Transcribe word for word the lines below from the line with "OTC | YES |" through the line with "Flash Point", ends included.

◆ ◆ ◆ ◆ ◆

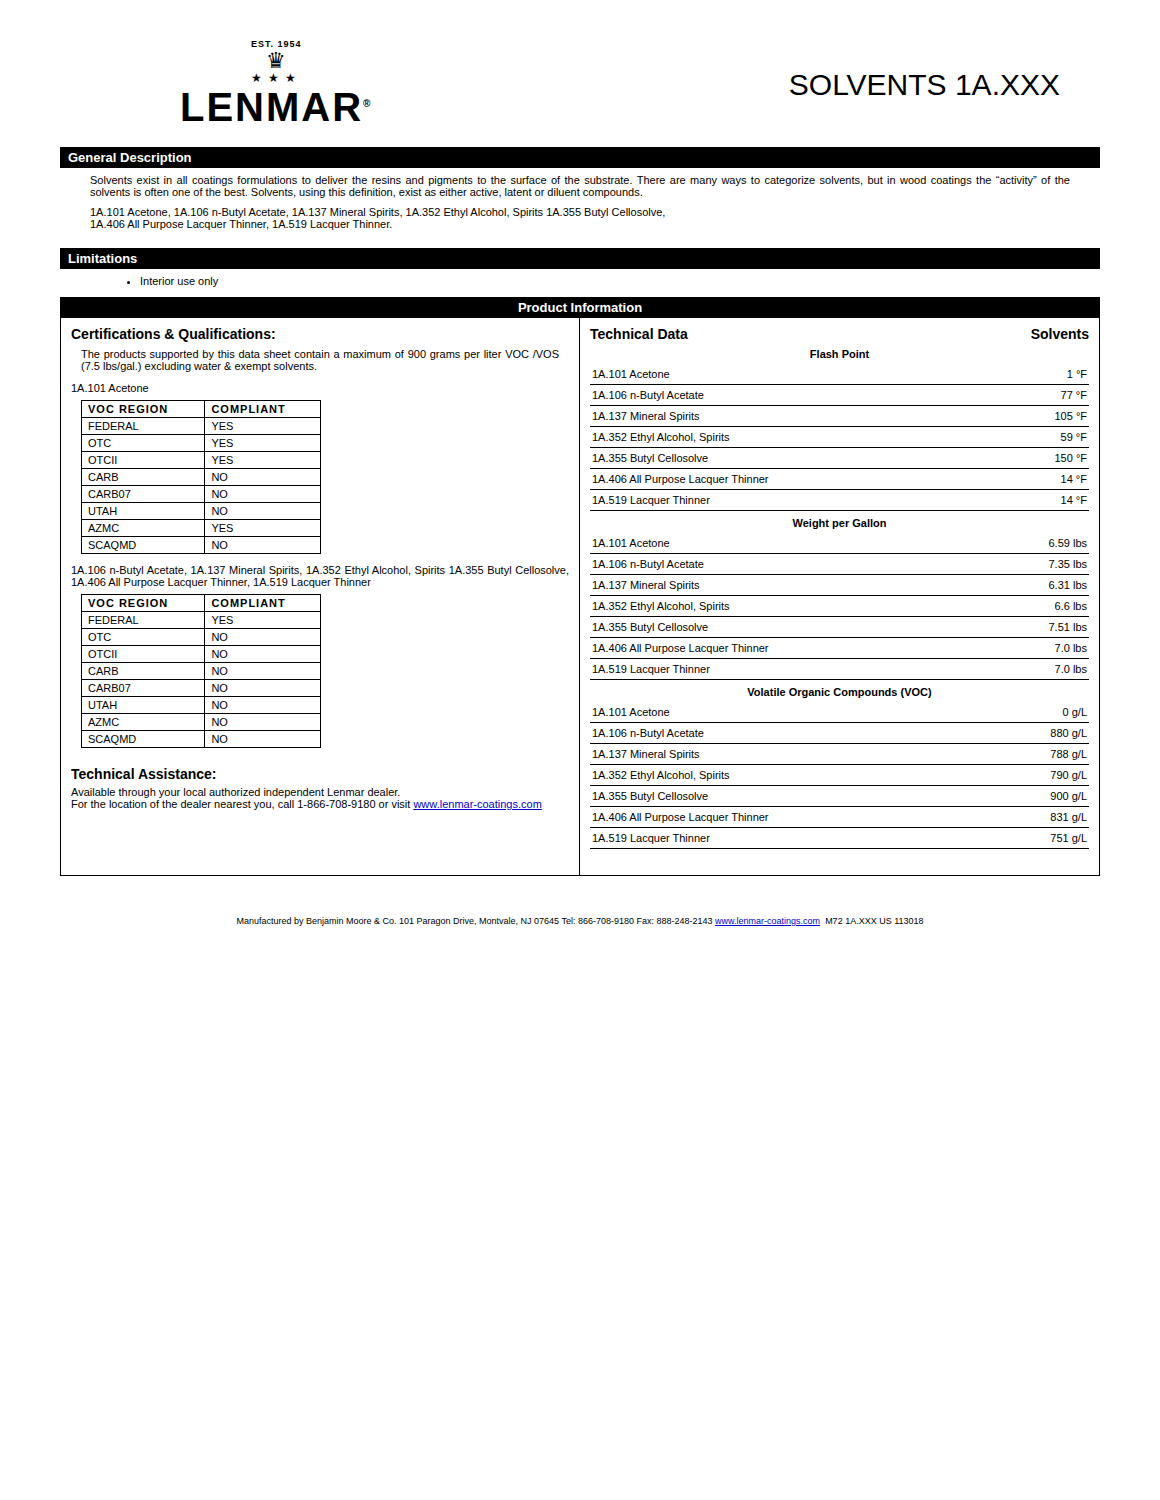EST. 1954
♛
★★★
LENMAR®
SOLVENTS 1A.XXX
General Description
Solvents exist in all coatings formulations to deliver the resins and pigments to the surface of the substrate. There are many ways to categorize solvents, but in wood coatings the “activity” of the solvents is often one of the best. Solvents, using this definition, exist as either active, latent or diluent compounds.
1A.101 Acetone, 1A.106 n-Butyl Acetate, 1A.137 Mineral Spirits, 1A.352 Ethyl Alcohol, Spirits 1A.355 Butyl Cellosolve,
1A.406 All Purpose Lacquer Thinner, 1A.519 Lacquer Thinner.
Limitations
Interior use only
Product Information
Certifications & Qualifications:
The products supported by this data sheet contain a maximum of 900 grams per liter VOC /VOS (7.5 lbs/gal.) excluding water & exempt solvents.
1A.101 Acetone
| VOC REGION | COMPLIANT |
| --- | --- |
| FEDERAL | YES |
| OTC | YES |
| OTCII | YES |
| CARB | NO |
| CARB07 | NO |
| UTAH | NO |
| AZMC | YES |
| SCAQMD | NO |
1A.106 n-Butyl Acetate, 1A.137 Mineral Spirits, 1A.352 Ethyl Alcohol, Spirits 1A.355 Butyl Cellosolve, 1A.406 All Purpose Lacquer Thinner, 1A.519 Lacquer Thinner
| VOC REGION | COMPLIANT |
| --- | --- |
| FEDERAL | YES |
| OTC | NO |
| OTCII | NO |
| CARB | NO |
| CARB07 | NO |
| UTAH | NO |
| AZMC | NO |
| SCAQMD | NO |
Technical Assistance:
Available through your local authorized independent Lenmar dealer.
For the location of the dealer nearest you, call 1-866-708-9180 or visit www.lenmar-coatings.com
Technical Data Solvents
Flash Point
| 1A.101 Acetone | 1 °F |
| 1A.106 n-Butyl Acetate | 77 °F |
| 1A.137 Mineral Spirits | 105 °F |
| 1A.352 Ethyl Alcohol, Spirits | 59 °F |
| 1A.355 Butyl Cellosolve | 150 °F |
| 1A.406 All Purpose Lacquer Thinner | 14 °F |
| 1A.519 Lacquer Thinner | 14 °F |
Weight per Gallon
| 1A.101 Acetone | 6.59 lbs |
| 1A.106 n-Butyl Acetate | 7.35 lbs |
| 1A.137 Mineral Spirits | 6.31 lbs |
| 1A.352 Ethyl Alcohol, Spirits | 6.6 lbs |
| 1A.355 Butyl Cellosolve | 7.51 lbs |
| 1A.406 All Purpose Lacquer Thinner | 7.0 lbs |
| 1A.519 Lacquer Thinner | 7.0 lbs |
Volatile Organic Compounds (VOC)
| 1A.101 Acetone | 0 g/L |
| 1A.106 n-Butyl Acetate | 880 g/L |
| 1A.137 Mineral Spirits | 788 g/L |
| 1A.352 Ethyl Alcohol, Spirits | 790 g/L |
| 1A.355 Butyl Cellosolve | 900 g/L |
| 1A.406 All Purpose Lacquer Thinner | 831 g/L |
| 1A.519 Lacquer Thinner | 751 g/L |
Manufactured by Benjamin Moore & Co. 101 Paragon Drive, Montvale, NJ 07645 Tel: 866-708-9180 Fax: 888-248-2143 www.lenmar-coatings.com M72 1A.XXX US 113018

◆ ◆ ◆ ◆ ◆

## REPLY TO THE TASK
| OTC | YES |
| OTCII | YES |
| CARB | NO |
| CARB07 | NO |
| UTAH | NO |
| AZMC | YES |
| SCAQMD | NO |
1A.106 n-Butyl Acetate, 1A.137 Mineral Spirits, 1A.352 Ethyl Alcohol, Spirits 1A.355 Butyl Cellosolve, 1A.406 All Purpose Lacquer Thinner, 1A.519 Lacquer Thinner
| VOC REGION | COMPLIANT |
| --- | --- |
| FEDERAL | YES |
| OTC | NO |
| OTCII | NO |
| CARB | NO |
| CARB07 | NO |
| UTAH | NO |
| AZMC | NO |
| SCAQMD | NO |
Technical Assistance:
Available through your local authorized independent Lenmar dealer.
For the location of the dealer nearest you, call 1-866-708-9180 or visit www.lenmar-coatings.com
Technical Data Solvents
Flash Point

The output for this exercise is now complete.